As an adult I started my journalism career writing about modern-day barnstormers who flew a rocket powered airplane with old-fashioned stick-and-rudder controls out of the atmosphere. Besides that of watching SpaceShipOne fly firsthand, a memory I’ll always treasure is sitting across a restaurant table from one of the pilots afterwards, enthralled by his description, complete with hand gestures, of his flight.

And yet, I’ve never taken seriously the idea of flying myself. There’s something about a dream sometimes that just doesn’t seem like it could ever come true. Until now.

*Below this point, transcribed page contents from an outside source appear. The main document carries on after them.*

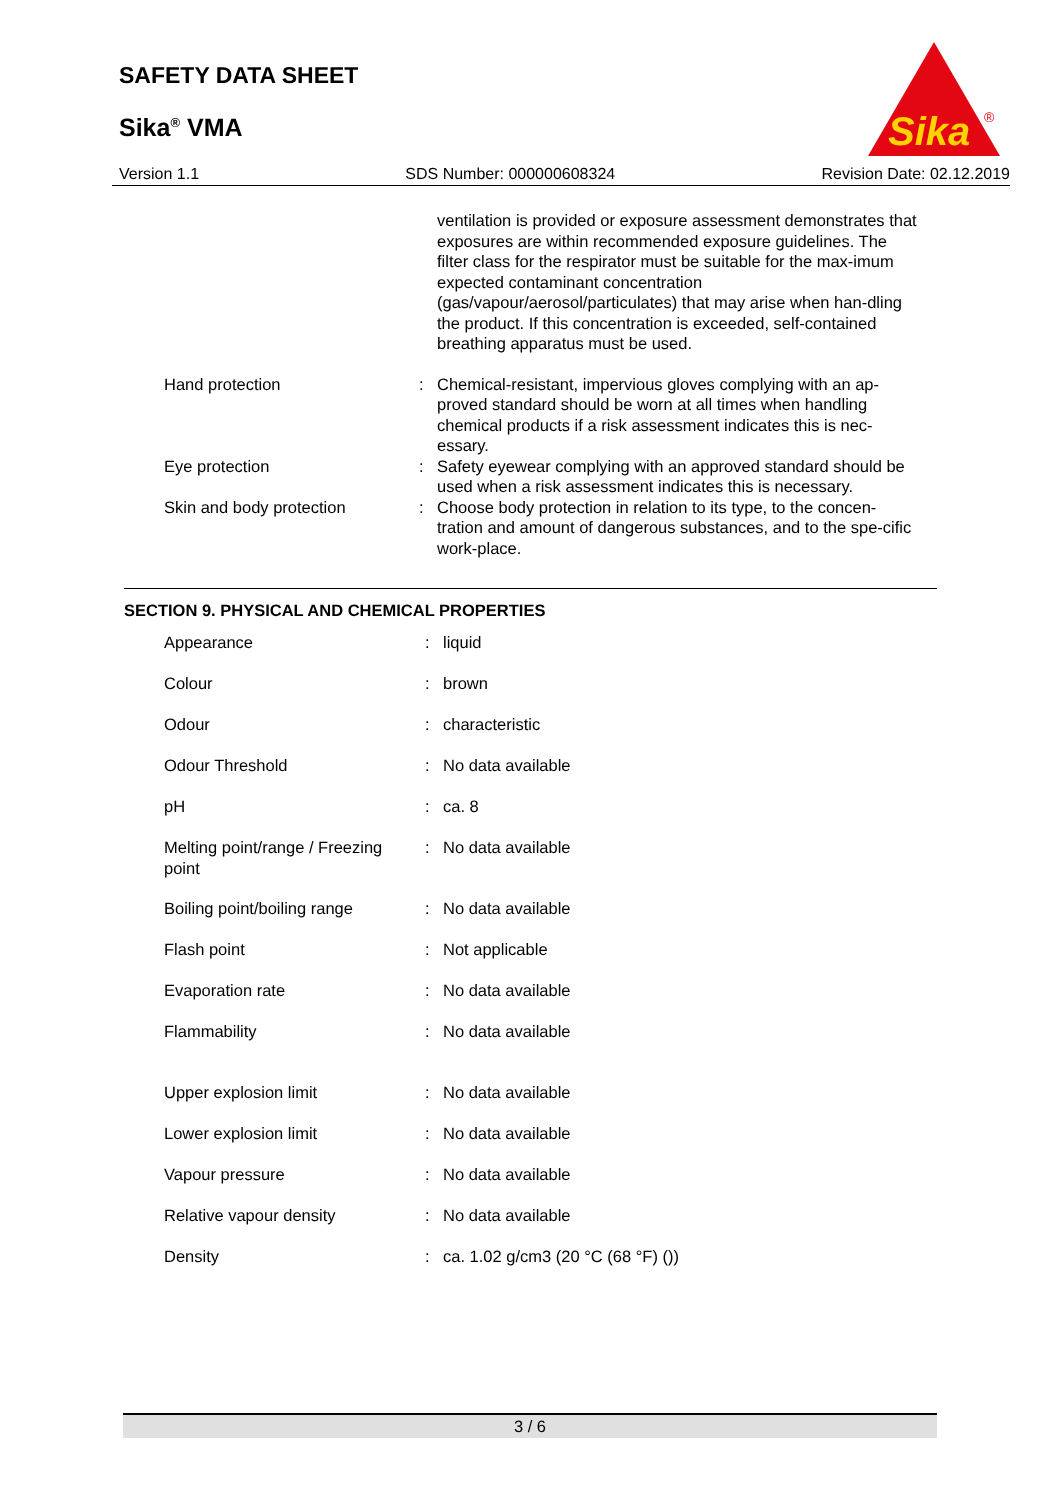SAFETY DATA SHEET
Sika<sup>®</sup> VMA
Sika
®
Version 1.1 SDS Number: 000000608324 Revision Date: 02.12.2019
| | | ventilation is provided or exposure assessment demonstrates that exposures are within recommended exposure guidelines. The filter class for the respirator must be suitable for the max-imum expected contaminant concentration (gas/vapour/aerosol/particulates) that may arise when han-dling the product. If this concentration is exceeded, self-contained breathing apparatus must be used. |
| Hand protection | : | Chemical-resistant, impervious gloves complying with an ap-proved standard should be worn at all times when handling chemical products if a risk assessment indicates this is nec-essary. |
| Eye protection | : | Safety eyewear complying with an approved standard should be used when a risk assessment indicates this is necessary. |
| Skin and body protection | : | Choose body protection in relation to its type, to the concen-tration and amount of dangerous substances, and to the spe-cific work-place. |
SECTION 9. PHYSICAL AND CHEMICAL PROPERTIES
| Appearance | : | liquid |
| Colour | : | brown |
| Odour | : | characteristic |
| Odour Threshold | : | No data available |
| pH | : | ca. 8 |
| Melting point/range / Freezing point | : | No data available |
| Boiling point/boiling range | : | No data available |
| Flash point | : | Not applicable |
| Evaporation rate | : | No data available |
| Flammability | : | No data available |
| Upper explosion limit | : | No data available |
| Lower explosion limit | : | No data available |
| Vapour pressure | : | No data available |
| Relative vapour density | : | No data available |
| Density | : | ca. 1.02 g/cm3 (20 °C (68 °F) ()) |
3 / 6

I have an appointment with a Certified Flight Instructor at the Kingston Airport. Soon I will turn off the highway at the airport instead of driving past. I’ll climb into a Cessna 152, and I’m told, take off for an arial tour of my own neighborhood on my very first lesson.

I’ve already told Amelie to look up from the playground at camp that day when she hears the growl of an airplane engine. I’ll waggle the wings to wave to her and her buddies. Maybe one of those kids will have a toy airplane with them, and they’ll hold it up against the sky, flying a dream too.


Flying by the Seat of My…Desk

My month of flight isn’t until this summer, according to the Party of 4 schedule. July, I think it is, and then we’re going to Paris for a month….

But that hasn’t stopped me from dreaming about flying. It’s amazing what you can do with a Mac and a control yoke.

Wendy gave me X Plane 9 for Christmas, and I soon found that the old video game joystick I had in my closet was totally inadequate for serious flying. No input for rudder pedals, for one thing.

At least that was a good excuse. After I got the yoke, I was still bouncing off the runway (or crashing into it and burning) whenever I tried to land.

Taking off is a cinch. It’s the landing that’s the hard part. And, yes, it really does seem that you can learn to fly with software.

I’ve had this book on my shelf for a few years now, Stick and Rudder: An Explanation of the Art of Flying by Wolfgang Langewiesche. I got it when I was writing my book about rocket pilots and I was having a hard time figuring out what test pilot Brian Binnie was trying to tell me about flying SpaceShipOne. Angle of attack? Stab trim? Pilot induced oscillation? Huh?

Amazingly, gratifyingly, it’s all spelled out in this book published in the 1940s. Biplanes, Cessnas, spaceships…they all fly the same way, with a stick and a rudder.

Just a few minutes into rereading the sections on the rudder and angle of attack, turns, and landings, I was able to bounce down to a landing that probably wouldn’t have even killed me in real life. Man, was that satisfying. And I experienced all for myself that aggravating wing-waggling condition called pilot-induced oscillation.

Who knows how much of this will transfer over to the cockpit when I climb into a real airplane this summer, but right now I’m having a ball flying my desk. One of these days I’ll work up the courage to load up the SpaceShipOne profile, drop off the mothership, light up the rocket engine…and in all likelihood, find myself, in the words of private astronaut Mike Melvill, “squashed like a bug.”

Meantime, I’m just a weekend desktop pilot, practicing takeoffs, turns, and landings from a simulation of my local airport, and it feels damn good.